#### [Activity]
Below is a listing. Write out exactly its lines between the one holding "3. For you alone" and the one holding "6 Experimental Results", inclusive.

#### [Data provided]
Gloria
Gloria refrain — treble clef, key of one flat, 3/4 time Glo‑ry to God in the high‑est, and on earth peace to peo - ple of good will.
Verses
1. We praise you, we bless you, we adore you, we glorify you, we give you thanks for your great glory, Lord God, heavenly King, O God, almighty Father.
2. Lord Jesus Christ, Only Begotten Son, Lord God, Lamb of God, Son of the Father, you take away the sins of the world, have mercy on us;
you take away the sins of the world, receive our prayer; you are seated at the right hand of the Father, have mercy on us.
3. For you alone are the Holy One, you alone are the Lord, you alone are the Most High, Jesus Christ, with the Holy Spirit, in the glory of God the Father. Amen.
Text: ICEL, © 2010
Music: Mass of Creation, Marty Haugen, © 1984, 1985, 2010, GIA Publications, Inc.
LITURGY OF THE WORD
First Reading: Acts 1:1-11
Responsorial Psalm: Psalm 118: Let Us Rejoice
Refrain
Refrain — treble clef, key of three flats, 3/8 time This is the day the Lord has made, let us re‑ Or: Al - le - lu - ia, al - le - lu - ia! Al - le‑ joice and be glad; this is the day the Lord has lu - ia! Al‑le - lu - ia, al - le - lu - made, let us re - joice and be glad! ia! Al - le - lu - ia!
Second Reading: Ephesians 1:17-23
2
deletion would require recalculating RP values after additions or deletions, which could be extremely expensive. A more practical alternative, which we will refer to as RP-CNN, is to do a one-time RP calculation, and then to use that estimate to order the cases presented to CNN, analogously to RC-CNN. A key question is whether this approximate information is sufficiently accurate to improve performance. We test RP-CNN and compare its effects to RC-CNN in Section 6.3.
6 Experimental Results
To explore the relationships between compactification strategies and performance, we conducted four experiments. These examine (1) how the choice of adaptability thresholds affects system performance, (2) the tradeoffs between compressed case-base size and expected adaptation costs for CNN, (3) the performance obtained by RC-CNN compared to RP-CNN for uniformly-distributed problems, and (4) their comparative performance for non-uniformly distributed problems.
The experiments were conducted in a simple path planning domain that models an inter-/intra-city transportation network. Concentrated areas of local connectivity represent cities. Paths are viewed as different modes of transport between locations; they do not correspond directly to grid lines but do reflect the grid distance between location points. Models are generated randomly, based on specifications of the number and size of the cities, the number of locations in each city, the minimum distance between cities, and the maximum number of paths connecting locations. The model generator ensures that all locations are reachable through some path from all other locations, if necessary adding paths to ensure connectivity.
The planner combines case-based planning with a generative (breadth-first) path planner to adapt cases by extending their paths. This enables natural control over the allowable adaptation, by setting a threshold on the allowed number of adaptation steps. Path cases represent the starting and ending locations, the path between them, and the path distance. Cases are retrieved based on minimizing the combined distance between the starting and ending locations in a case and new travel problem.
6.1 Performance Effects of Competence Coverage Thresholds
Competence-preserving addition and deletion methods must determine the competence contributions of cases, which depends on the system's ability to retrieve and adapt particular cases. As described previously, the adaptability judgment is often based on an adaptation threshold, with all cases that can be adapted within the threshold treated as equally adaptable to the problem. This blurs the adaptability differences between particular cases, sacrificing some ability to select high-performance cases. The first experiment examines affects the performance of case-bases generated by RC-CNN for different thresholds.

#### [Response to the exercise]
3. For you alone are the Holy One, you alone are the Lord, you alone are the Most High, Jesus Christ, with the Holy Spirit, in the glory of God the Father. Amen.
Text: ICEL, © 2010
Music: Mass of Creation, Marty Haugen, © 1984, 1985, 2010, GIA Publications, Inc.
LITURGY OF THE WORD
First Reading: Acts 1:1-11
Responsorial Psalm: Psalm 118: Let Us Rejoice
Refrain
Refrain — treble clef, key of three flats, 3/8 time This is the day the Lord has made, let us re‑ Or: Al - le - lu - ia, al - le - lu - ia! Al - le‑ joice and be glad; this is the day the Lord has lu - ia! Al‑le - lu - ia, al - le - lu - made, let us re - joice and be glad! ia! Al - le - lu - ia!
Second Reading: Ephesians 1:17-23
2
deletion would require recalculating RP values after additions or deletions, which could be extremely expensive. A more practical alternative, which we will refer to as RP-CNN, is to do a one-time RP calculation, and then to use that estimate to order the cases presented to CNN, analogously to RC-CNN. A key question is whether this approximate information is sufficiently accurate to improve performance. We test RP-CNN and compare its effects to RC-CNN in Section 6.3.
6 Experimental Results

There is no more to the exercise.